We recently spoke with a Broadcom employee household with a ~$10M portfolio facing significant tax complexity.
Despite having Real Estate Professional Status (REPS), cost-segregated rental properties, and strong income, there were still meaningful after-tax inefficiencies driven by concentrated stock exposure, RSU taxation, and uncoordinated planning across the balance sheet.
In our discussions, we outlined a framework that could address these issues in a more integrated way:
1. Portfolio-based financing
Rather than relying on traditional bank lending, we discussed using portfolio-based financing (such as box spreads) as a way to create liquidity at competitive rates while avoiding underwriting constraints and integrating interest expense into the broader tax strategy.
2. Tax-aware diversification of concentrated stock
We explored how a tax-aware long/short SMA could be used to systematically harvest losses and facilitate diversification out of a concentrated AVGO position over time, with the goal of minimizing tax friction.
3. Ordinary income mitigation
Because RSUs are taxed as ordinary income, we discussed pairing capital-loss strategies with tax-aware hedge fund exposure that can realize ordinary deductions and improve overall after-tax outcomes.

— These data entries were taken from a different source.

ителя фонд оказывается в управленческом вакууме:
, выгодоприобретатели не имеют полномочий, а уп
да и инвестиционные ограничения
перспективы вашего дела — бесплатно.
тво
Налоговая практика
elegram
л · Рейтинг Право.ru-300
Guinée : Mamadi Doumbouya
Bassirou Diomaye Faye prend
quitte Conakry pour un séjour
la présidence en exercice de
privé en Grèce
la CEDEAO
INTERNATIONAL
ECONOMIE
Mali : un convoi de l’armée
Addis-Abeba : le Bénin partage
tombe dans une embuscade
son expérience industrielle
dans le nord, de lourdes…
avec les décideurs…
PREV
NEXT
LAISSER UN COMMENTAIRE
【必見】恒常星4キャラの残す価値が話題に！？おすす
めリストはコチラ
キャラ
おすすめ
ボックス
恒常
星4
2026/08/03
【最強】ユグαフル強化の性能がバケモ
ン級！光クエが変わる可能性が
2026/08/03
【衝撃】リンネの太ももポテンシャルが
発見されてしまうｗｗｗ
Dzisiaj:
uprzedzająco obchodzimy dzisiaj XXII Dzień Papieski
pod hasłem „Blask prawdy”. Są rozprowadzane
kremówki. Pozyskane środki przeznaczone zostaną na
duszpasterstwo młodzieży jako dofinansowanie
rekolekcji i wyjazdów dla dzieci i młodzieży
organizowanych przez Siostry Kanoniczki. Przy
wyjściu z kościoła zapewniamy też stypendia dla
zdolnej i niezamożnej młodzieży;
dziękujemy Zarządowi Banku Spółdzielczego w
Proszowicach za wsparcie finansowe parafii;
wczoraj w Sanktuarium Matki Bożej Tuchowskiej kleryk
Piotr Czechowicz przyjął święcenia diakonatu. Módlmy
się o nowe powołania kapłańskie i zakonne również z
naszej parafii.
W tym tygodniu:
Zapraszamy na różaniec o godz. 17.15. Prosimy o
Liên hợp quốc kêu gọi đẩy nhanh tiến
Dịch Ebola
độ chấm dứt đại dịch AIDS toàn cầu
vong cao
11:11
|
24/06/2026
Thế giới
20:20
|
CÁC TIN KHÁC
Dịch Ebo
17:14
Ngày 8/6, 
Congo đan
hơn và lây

4. AI exposure beyond public equities
Instead of further concentrating risk in AI-adjacent public stocks, we reviewed ways private-market AI infrastructure investments could potentially provide broader exposure and more attractive entry points.
This type of tax-aware, institutional-style planning focuses on coordinating liquidity, diversification, and tax strategy — rather than solving each problem in isolation.